ABSTRACT

The early modern period witnesses a transition of the Jewish people from a closed and homogenous (traditional) outlook to an open and divergent (modern) one. This transition is of particular importance for the purpose of the book, as it indicates the beginning of a shift in the Jewish understanding of chosenness from holiness to mission, from particularity to universality. Put briefly, in the pre-modern period a fairly straightforward understanding of the idea of chosenness, as a taken-for-granted fact, was retained by the majority of Jews. Jewish isolation from the outside world was a direct consequence of an internal demand, which can be attributed to Jewish belief in being the holy people of God. Such a belief, in turn, provided the Jews with an explanation for their current socially inferior status and a reason to endure it. So, despite a feeling of inferiority, which was the product of both social and theological factors, the Jews had confidence that they were superior in a religious sense, and that their full reward was preserved in the world to come. What is meant by social and theological factors is the structure of society (the status society), which was based on religious affiliation and required a strict hierarchy between Christians and Jews, and the Christian rhetoric of the true Israel and rejection of the Jews. This rhetoric, coupled with the social inferiority of the Jews, gave an impetus to an increasing Jewish hold on the idea of chosenness.
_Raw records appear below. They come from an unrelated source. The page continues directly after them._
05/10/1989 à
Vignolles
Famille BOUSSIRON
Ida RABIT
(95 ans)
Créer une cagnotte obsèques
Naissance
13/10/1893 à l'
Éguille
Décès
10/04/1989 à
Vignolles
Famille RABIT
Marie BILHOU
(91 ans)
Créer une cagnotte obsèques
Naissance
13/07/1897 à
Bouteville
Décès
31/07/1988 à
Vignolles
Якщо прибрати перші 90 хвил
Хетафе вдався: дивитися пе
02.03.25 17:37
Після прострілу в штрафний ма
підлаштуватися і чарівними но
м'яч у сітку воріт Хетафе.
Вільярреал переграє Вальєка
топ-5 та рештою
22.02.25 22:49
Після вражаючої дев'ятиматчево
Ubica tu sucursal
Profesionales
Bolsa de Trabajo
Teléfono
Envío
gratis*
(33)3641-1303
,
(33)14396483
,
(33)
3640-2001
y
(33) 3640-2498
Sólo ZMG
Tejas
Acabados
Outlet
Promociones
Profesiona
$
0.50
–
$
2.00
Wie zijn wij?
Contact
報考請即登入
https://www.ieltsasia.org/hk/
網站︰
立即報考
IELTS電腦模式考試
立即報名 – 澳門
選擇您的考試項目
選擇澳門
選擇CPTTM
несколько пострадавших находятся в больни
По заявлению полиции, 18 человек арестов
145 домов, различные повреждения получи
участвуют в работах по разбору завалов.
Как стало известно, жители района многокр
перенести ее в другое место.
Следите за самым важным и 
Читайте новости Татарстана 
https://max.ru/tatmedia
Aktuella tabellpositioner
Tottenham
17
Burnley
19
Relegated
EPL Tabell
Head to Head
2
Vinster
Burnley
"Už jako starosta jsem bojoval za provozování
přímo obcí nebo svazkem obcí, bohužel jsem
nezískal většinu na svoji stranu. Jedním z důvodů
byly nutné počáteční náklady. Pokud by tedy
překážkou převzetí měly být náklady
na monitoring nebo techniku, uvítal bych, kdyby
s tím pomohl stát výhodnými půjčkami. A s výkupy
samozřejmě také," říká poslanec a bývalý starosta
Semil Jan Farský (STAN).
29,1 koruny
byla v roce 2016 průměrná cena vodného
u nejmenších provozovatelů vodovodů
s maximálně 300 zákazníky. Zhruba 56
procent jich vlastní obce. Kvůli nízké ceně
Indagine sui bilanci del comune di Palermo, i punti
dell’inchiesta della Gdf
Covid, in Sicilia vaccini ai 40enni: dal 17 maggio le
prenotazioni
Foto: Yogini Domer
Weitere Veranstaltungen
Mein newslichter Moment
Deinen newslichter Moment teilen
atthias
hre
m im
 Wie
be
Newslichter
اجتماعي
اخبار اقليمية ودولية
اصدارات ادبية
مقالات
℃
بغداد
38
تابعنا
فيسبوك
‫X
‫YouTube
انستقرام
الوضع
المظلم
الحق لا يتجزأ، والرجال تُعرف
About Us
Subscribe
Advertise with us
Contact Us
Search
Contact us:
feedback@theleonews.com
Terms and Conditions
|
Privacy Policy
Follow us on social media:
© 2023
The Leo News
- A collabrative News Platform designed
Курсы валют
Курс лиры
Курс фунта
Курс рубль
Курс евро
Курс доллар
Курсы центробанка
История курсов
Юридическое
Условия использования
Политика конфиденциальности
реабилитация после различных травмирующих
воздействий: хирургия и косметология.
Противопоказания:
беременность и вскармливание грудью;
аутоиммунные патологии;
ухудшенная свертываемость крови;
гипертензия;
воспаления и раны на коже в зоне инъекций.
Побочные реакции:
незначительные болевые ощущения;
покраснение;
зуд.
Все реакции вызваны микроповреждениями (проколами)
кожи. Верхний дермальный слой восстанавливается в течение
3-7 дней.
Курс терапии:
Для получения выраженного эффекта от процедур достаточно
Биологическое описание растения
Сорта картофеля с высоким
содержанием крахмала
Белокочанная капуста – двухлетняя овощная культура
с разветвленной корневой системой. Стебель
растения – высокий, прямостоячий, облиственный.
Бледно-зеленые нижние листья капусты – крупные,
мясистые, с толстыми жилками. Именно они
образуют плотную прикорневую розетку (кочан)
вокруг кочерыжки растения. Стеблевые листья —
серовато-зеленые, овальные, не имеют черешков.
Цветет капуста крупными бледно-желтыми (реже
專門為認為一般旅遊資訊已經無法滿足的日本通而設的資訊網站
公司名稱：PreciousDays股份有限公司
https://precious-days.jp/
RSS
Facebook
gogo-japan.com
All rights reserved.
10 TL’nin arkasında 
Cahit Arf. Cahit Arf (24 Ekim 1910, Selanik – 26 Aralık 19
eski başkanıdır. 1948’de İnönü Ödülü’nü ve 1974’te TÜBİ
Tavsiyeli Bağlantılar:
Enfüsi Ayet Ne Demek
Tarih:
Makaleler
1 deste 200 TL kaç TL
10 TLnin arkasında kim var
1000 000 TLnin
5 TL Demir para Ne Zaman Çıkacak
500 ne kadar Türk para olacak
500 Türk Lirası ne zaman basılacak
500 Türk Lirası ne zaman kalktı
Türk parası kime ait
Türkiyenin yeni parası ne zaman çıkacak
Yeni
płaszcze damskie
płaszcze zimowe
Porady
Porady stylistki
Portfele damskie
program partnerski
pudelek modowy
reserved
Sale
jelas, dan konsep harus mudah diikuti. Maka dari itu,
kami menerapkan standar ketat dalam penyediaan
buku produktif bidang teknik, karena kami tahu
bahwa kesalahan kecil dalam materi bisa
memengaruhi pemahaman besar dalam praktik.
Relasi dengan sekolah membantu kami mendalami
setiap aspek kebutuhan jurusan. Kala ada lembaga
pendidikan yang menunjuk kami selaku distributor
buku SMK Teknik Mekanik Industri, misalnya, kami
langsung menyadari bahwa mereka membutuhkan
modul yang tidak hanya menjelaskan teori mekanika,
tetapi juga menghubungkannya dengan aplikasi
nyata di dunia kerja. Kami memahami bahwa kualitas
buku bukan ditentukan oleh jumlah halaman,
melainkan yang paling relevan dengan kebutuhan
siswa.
Thus, the idea of chosenness rendered the Jewish people with a more otherworldly outlook and a sense of religious superiority at one and the same time. Besides, when the structure of society was based on the authority of the religious system, the Jewish communities could naturally enjoy, under a single religious authority, a homogeneous and, to a certain extent, an autonomous existence. As a result, Jews, at least those who were from the same region, could understand and practise their religion in the same way. This was the case notwithstanding some geographical (Ashkenazi and Sephardic) and theological (Rabbinic and Karaite) divisions.